TASK ITEM -> Count the lines in the records below that contain the string "Trends", and give only that number.

◆ ◆ ◆ ◆ ◆ ◆ ◆

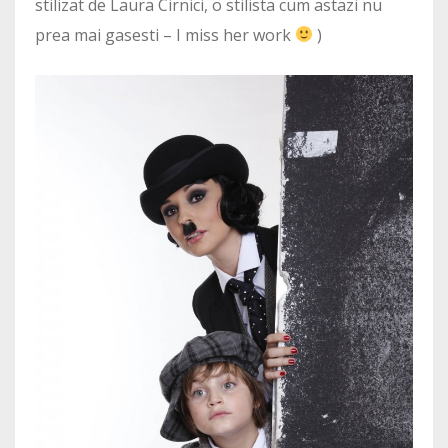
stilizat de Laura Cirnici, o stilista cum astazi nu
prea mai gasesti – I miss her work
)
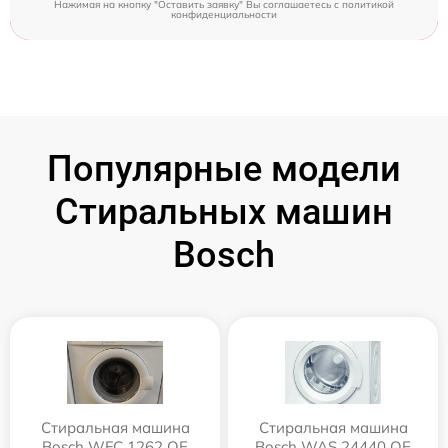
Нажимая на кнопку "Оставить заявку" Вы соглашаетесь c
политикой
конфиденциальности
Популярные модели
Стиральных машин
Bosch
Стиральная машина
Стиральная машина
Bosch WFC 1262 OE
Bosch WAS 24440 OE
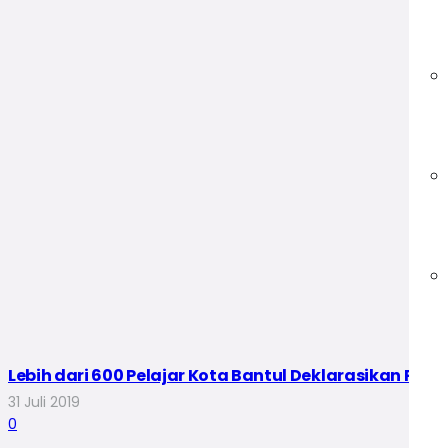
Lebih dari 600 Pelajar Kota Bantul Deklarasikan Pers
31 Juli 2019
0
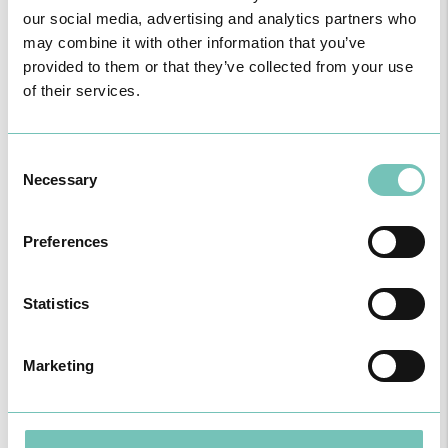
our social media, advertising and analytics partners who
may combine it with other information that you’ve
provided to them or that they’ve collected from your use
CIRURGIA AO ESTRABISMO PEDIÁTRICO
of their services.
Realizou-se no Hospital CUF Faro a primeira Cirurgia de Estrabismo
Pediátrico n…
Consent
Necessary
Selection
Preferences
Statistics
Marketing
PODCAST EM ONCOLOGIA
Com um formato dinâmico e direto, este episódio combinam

◆ ◆ ◆ ◆ ◆ ◆ ◆

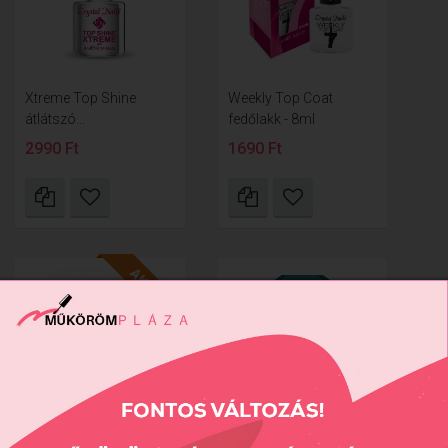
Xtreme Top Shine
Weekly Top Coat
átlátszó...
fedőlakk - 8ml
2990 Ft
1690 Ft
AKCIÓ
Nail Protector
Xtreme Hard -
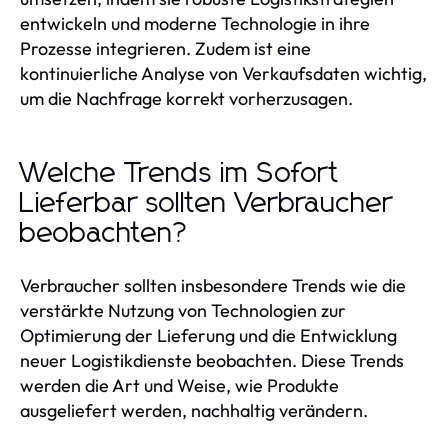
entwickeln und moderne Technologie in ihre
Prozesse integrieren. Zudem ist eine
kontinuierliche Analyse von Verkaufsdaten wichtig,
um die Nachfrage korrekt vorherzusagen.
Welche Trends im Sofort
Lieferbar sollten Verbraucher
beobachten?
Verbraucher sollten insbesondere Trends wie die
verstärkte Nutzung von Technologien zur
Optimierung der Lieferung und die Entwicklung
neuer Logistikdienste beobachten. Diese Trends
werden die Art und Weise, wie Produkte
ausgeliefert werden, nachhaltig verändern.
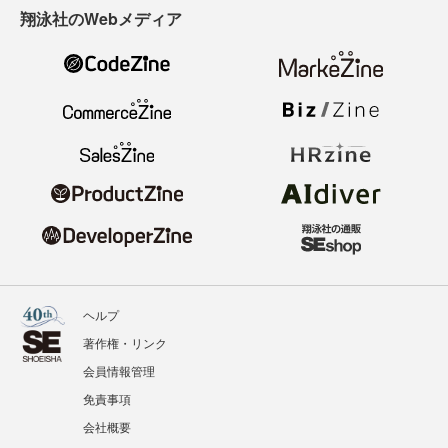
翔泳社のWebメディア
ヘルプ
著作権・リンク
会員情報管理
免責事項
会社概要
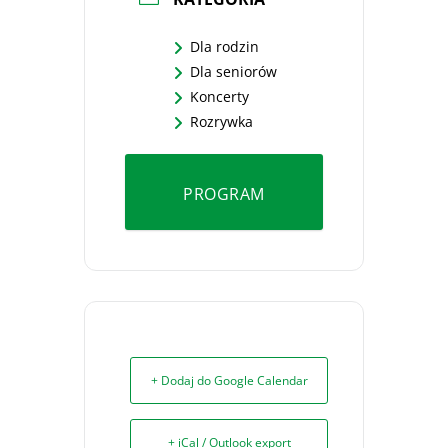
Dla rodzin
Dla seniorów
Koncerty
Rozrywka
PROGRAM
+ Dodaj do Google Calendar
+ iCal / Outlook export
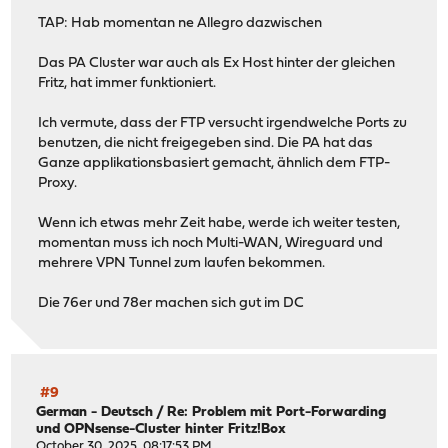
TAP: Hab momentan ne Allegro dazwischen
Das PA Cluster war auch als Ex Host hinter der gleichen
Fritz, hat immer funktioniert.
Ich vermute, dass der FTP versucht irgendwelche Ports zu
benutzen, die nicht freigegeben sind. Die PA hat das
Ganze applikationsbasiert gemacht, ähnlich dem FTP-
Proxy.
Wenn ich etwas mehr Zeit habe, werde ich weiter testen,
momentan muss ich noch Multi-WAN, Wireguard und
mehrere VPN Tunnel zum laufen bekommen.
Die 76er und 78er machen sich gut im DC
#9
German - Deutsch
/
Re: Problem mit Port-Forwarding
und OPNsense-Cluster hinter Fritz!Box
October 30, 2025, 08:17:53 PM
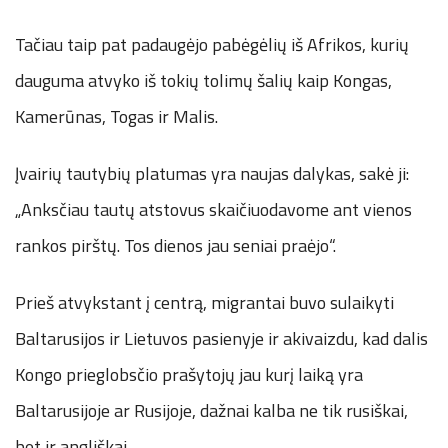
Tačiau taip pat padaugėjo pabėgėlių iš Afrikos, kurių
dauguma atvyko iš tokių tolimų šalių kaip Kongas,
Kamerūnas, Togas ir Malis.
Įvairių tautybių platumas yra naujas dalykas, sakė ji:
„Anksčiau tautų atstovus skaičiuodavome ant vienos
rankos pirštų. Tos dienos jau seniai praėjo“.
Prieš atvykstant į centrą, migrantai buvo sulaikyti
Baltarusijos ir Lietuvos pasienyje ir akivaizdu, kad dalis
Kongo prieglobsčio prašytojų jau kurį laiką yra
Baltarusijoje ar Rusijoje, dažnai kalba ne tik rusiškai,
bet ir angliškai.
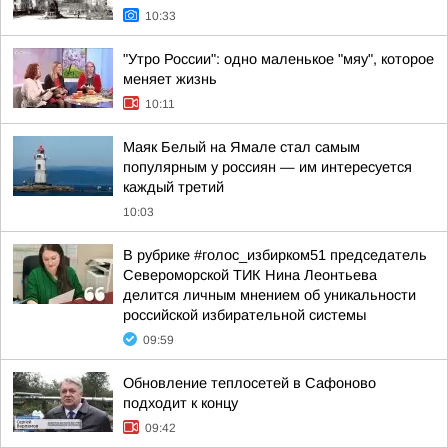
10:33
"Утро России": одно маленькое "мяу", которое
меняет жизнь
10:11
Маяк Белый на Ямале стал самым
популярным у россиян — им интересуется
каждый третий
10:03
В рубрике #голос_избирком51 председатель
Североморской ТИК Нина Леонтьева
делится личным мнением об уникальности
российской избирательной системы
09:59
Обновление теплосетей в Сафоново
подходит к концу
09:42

◆ ◆ ◆ ◆ ◆ ◆ ◆

REPLY -> 3